Now, Windows 7 is shipping with an improved version of the ReadyBoost feature that has been designed to provide your PC with a rather large shot of adrenaline, sending its performance level through the roof. If you have USB 2.0 ports in your motherboard, you can give your PC performance a substantial boost, without having to invest in pricey RAM.
In Windows Vista, the maximum amount of memory that ReadyBoost could handle was 4 GB. On the other hand, in Windows 7, it has raised to as much as 256 GB! The feature now also supports a maximum of 8 removable Flash drives, as opposed to just one in Windows Vista. The ReadyBoost feature has been completely revamped by Microsoft, and it’s the consumers who gain the benefits.
If you purchase Windows 7 and find your PC struggling to keep up with all the graphical details this operating system puts on your RAM, here’s what you can do:
- Boot up your PC. When the operating system finishes loading (wait for the HDD diode to stop blinking repeatedly), plug in a removable Flash memory drive in one of the USB ports of your PC.
- A dialog box named “Autoplay” will appear with a number of options. Select the tab named “General”.

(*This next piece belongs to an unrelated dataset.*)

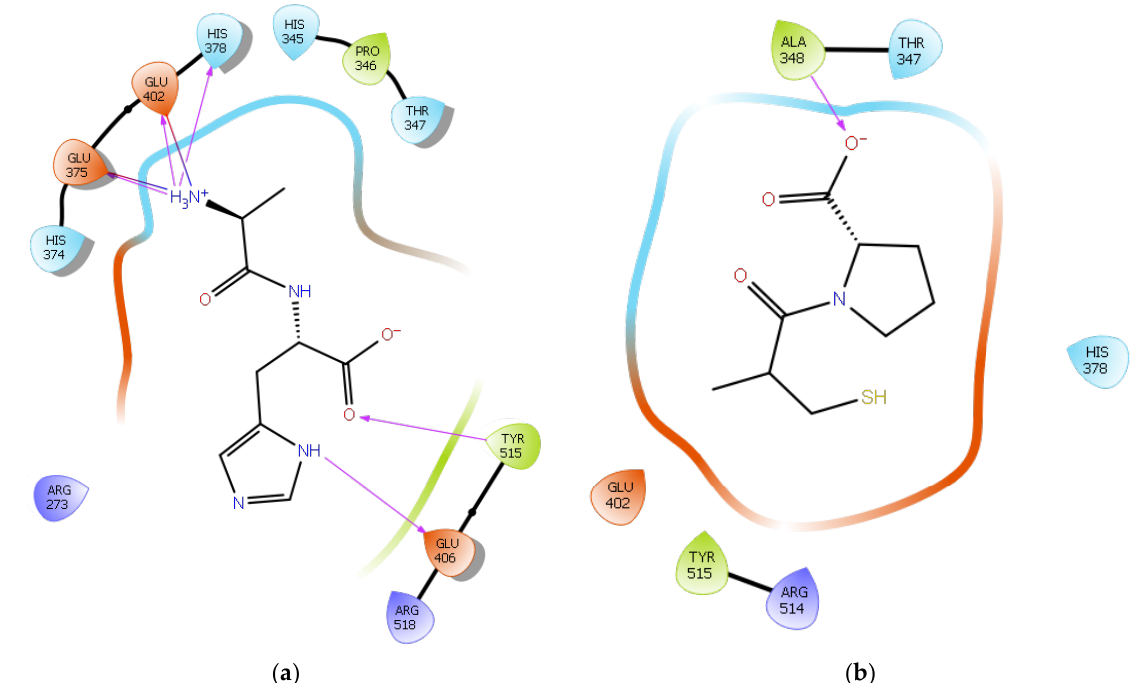
Figure 2. ( a ) Docking results of the peptide Carnosine in the human angiotensin-converting enzyme 2 (ACE2) active site. The interactions of human ACE2 residues with Carnosine (represented in black) are indicated by arrows of different colors, with purple representing hydrogen bond interactions and blue arrows representing salt bridge interactions. ( b ) Docking results of the synthetic drug Captopril in the human angiotensin-converting enzyme 2 (ACE2) active site. The interaction of human ACE2 residues with Captopril (represented in black) is indicated by a purple arrow representing hydrogen bond interactions.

- Select the option that says, “Speed up my system”.
- A Properties dialog box will show up. Click on the tab named “ReadyBoost”.
- The tab will give you three options. The first one will allow you to turn ReadyBoost off, in case you are already using the feature. The second option will say “Dedicate this device to ReadyBoost”, and will use all remaining space on the drive. If you have any files in the drive, those will not be affected. The third one will let you decide how much available space on the drive you wish to use for ReadyBoost. Simply click on “Use this Device”, and adjust slider to decide the amount of space you wish to use on the drive.
That’s it. You’re done configuring ReadyBoost for your PC. Fire up a memory hungry application now, and see how well it runs.